| Apache UIMA GaleMultiModalSample README file |
| |
| GALE Multi-Modal NLP Sample Application |
| |
| INTRODUCTION |
| ------------ |
| |
| When complete this sample application will demonstrate how to implement a multi-modal UIMA pipeline |
| of NLP services capable of chaining together independently developed NLP engines to produce, for |
| example, a speech-to-speech application that transforms audio from one language to another, or one |
| that generates English captions for a foreign language news video. |
| It will include data-transformation routines that convert the output of one NLP engine into a format |
| suitable for input to another, while maintaining cross-reference links that allow, for example, |
| words in a translation to be aligned with the audio in the source language that generated them. |
| The sample NLP engines included will only simulate the real NLP work (e.g. speech recognition, |
| machine translation, entity detection, etc.) but examples of the usage of some open-source engines |
| may ne provided. |
| |
| This sample multi-modal application is based on the one used to develop the GALE Interoperabilty |
| Demonstration system (IOD) that uses UIMA-AS to interconnect 11 different types of NLP analytics |
| distributed over 7 research facilities in 3 countries to transcribe, translate, and extract |
| information from foreign language news broadcasts [1]. |
| The GALE TypeSystem (GTS) is spread over a number of files so that each NLP engine's types are |
| concentrated on one or two files [2]. |
| |
| CONTENTS |
| -------- |
| |
| Just the typesystem so far. |
| |
| |
| REFERENCES |
| ---------- |
| |
| [1] J. F. Pitrelli, B. L. Lewis, E. A. Epstein, M. Franz, D. Kiecza, J. L. Quinn, G. Ramaswamy, |
| A. Srivastava, and P. Virga, |
| "Aggregating Distributed STT, MT, and Information Extraction Engines: |
| The GALE Interoperability-Demo System", |
| Proc.
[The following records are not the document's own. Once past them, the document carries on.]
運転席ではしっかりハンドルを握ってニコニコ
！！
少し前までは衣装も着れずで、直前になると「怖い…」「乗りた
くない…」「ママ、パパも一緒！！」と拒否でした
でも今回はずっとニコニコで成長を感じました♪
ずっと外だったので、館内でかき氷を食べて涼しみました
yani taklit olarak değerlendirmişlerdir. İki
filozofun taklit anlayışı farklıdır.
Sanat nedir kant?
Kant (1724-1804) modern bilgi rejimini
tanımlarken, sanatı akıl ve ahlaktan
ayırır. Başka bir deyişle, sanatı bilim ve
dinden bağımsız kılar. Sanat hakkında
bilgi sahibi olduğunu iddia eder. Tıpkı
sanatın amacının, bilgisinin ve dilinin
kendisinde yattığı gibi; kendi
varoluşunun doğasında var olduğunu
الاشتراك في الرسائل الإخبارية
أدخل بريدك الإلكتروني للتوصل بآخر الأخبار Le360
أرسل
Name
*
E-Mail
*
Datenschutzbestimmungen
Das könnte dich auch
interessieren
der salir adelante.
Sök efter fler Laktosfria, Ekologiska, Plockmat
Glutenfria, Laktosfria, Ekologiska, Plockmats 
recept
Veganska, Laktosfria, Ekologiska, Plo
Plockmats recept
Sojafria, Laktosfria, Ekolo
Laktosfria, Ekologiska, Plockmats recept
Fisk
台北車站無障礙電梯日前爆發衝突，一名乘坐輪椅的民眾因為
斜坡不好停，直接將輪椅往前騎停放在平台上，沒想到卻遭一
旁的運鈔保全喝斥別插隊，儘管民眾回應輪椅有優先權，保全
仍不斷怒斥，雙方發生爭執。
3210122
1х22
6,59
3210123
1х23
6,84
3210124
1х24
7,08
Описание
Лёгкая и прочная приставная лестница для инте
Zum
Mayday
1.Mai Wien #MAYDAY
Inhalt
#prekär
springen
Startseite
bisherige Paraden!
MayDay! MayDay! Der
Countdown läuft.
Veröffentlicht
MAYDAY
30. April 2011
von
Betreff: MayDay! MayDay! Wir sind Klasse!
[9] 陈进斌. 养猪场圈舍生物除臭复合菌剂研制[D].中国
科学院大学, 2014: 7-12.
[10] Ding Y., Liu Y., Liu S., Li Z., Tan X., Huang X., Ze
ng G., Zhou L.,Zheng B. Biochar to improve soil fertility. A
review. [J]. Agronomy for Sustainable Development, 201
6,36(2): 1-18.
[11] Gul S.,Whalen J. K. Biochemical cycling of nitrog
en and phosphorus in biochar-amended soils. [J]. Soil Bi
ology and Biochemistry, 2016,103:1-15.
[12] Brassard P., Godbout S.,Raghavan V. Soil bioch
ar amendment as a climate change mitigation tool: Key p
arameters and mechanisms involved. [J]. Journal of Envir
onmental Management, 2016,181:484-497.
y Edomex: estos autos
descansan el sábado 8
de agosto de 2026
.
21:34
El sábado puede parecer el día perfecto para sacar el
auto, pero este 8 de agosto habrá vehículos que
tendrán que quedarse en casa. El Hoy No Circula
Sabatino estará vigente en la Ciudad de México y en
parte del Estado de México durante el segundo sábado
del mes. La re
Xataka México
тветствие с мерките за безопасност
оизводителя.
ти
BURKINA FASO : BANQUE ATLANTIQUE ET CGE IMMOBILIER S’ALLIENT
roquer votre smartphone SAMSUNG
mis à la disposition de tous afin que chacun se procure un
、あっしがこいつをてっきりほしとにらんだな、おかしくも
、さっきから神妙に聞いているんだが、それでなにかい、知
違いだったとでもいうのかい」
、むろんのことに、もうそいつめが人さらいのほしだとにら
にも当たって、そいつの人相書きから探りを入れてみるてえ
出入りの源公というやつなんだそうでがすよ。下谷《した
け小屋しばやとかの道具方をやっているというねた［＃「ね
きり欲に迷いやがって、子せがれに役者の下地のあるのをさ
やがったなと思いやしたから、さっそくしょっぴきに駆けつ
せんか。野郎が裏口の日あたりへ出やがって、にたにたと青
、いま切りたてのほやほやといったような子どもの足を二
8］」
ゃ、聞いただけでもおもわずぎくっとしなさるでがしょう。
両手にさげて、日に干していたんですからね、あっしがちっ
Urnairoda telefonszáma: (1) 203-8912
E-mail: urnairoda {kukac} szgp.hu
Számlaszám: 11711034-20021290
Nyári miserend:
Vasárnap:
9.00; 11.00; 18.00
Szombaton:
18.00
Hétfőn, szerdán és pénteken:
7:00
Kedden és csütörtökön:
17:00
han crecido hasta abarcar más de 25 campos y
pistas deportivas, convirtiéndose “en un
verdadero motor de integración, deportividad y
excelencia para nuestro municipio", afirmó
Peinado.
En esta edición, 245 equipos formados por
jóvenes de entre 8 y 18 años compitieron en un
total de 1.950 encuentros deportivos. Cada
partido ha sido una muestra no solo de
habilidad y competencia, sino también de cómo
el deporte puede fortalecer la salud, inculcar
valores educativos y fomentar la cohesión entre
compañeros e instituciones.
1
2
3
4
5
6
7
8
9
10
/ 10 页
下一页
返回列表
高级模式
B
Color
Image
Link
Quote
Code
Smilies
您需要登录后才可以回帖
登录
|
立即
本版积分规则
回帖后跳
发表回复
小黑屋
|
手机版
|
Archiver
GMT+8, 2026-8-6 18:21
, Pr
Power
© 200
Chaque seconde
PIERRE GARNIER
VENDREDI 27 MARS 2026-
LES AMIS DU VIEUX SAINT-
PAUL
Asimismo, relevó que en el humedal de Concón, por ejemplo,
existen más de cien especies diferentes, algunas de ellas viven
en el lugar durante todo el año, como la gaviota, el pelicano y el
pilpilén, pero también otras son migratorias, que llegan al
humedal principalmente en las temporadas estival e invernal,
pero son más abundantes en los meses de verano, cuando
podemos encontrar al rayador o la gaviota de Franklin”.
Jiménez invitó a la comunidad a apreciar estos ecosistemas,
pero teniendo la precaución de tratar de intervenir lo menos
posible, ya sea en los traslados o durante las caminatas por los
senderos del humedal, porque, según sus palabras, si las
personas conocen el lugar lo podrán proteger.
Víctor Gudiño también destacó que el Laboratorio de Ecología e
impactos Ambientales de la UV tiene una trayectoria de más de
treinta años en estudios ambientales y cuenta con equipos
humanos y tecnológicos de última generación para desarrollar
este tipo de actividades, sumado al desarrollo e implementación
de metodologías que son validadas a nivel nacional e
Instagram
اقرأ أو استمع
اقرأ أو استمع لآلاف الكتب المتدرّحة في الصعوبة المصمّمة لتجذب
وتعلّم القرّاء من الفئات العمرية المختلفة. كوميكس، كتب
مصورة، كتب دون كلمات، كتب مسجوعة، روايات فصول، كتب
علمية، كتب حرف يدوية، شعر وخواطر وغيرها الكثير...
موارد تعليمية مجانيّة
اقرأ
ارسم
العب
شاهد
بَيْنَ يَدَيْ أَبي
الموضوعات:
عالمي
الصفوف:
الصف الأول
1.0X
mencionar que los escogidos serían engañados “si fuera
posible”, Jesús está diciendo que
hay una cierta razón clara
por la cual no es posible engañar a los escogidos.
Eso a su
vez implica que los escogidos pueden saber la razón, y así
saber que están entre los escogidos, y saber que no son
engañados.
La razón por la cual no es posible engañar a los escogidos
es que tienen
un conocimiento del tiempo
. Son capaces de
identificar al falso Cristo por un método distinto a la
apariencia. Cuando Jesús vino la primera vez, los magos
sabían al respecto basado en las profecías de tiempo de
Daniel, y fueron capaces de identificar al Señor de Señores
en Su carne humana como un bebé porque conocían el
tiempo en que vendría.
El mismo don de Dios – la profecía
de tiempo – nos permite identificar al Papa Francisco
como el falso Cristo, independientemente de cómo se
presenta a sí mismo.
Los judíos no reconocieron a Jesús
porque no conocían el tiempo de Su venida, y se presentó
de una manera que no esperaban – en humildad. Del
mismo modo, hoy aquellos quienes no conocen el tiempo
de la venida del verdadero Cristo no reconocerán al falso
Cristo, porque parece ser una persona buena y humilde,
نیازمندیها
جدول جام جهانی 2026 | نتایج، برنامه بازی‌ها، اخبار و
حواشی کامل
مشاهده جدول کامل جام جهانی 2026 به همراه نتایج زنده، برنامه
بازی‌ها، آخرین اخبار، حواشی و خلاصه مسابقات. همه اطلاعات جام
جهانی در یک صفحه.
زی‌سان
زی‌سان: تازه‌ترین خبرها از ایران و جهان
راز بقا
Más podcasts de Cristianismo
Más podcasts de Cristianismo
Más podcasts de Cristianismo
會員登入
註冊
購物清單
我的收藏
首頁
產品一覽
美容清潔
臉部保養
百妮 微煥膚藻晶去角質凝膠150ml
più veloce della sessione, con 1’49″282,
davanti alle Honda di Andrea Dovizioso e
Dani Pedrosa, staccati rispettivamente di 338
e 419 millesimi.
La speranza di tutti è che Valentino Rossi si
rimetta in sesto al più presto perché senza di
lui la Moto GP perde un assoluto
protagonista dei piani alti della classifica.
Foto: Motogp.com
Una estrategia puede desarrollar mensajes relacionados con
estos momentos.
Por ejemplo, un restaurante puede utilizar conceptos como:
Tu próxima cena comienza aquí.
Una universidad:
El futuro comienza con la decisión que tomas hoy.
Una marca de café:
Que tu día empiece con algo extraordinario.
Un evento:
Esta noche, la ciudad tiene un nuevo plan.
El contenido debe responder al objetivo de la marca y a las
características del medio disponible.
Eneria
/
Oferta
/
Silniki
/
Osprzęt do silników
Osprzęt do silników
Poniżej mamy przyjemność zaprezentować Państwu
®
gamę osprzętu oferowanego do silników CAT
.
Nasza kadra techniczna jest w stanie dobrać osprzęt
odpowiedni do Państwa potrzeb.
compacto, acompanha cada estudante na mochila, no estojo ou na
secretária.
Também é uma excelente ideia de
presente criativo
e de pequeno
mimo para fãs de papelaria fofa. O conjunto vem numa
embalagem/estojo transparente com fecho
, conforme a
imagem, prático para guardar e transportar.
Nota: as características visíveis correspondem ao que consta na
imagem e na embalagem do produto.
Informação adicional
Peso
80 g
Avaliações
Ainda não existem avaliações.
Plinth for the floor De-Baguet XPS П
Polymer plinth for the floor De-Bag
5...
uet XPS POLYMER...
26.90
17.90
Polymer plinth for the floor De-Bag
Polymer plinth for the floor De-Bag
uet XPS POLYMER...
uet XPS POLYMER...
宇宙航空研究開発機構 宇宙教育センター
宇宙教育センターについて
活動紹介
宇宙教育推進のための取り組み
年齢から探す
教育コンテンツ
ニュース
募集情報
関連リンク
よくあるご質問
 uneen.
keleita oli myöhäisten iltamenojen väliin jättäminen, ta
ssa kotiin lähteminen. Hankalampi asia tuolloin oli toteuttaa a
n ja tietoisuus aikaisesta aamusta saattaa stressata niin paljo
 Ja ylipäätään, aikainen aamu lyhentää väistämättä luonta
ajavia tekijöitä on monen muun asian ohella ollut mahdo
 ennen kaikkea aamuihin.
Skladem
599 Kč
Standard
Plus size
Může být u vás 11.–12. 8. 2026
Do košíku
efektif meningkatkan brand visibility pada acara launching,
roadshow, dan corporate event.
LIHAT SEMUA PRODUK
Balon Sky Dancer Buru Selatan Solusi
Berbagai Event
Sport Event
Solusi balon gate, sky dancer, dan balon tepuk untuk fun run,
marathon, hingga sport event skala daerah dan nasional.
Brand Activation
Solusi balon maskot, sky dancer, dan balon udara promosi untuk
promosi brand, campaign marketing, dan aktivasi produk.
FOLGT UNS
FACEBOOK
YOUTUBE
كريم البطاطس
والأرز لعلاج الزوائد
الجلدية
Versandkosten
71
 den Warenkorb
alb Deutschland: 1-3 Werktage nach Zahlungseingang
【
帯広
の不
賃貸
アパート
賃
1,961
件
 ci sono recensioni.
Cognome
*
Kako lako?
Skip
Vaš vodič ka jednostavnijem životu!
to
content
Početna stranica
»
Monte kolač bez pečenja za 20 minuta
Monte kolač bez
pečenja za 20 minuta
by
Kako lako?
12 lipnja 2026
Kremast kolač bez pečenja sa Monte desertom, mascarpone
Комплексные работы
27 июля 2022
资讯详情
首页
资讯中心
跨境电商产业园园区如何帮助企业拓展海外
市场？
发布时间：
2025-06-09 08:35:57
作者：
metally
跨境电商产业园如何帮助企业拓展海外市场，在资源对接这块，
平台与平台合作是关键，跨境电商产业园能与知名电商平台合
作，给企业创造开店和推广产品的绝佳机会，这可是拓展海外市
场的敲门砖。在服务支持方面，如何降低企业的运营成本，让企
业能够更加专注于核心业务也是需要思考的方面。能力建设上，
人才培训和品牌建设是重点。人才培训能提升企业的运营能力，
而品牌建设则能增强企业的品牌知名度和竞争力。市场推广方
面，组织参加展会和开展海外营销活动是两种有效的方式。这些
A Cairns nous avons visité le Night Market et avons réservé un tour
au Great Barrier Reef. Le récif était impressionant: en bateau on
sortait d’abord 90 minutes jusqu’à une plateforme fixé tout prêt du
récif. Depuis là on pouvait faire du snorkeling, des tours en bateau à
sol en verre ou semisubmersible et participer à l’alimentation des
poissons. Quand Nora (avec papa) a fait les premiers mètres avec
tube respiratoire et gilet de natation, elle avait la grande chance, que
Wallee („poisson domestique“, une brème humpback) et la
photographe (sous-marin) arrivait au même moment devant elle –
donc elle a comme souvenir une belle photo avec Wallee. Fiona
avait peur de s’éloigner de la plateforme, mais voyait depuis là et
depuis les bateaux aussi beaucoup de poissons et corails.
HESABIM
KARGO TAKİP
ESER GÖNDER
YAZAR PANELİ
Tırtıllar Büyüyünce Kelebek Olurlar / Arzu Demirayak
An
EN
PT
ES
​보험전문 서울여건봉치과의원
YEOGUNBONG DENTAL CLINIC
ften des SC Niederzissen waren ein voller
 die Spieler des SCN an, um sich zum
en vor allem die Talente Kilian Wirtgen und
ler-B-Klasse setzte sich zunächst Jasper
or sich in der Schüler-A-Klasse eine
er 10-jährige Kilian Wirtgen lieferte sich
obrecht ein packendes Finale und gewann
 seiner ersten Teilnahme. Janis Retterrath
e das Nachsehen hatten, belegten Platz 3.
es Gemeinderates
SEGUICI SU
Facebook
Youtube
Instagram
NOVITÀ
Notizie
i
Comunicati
Interspeech 2008. |
| http://www.isca-speech.org/archive/interspeech_2008/i08_2743.html |
| |
| [2] J. F. Pitrelli, B. L. Lewis, E. A. Epstein, J. L. Quinn, and G. Ramaswamy, |
| "A Data Format Enabling Interoperation of Speech Recognition, Translation and Information Extraction Engines: |
| The GALE Type System", |
| Proc. Interspeech 2008. |
| http://www.isca-speech.org/archive/interspeech_2008/i08_1654.html |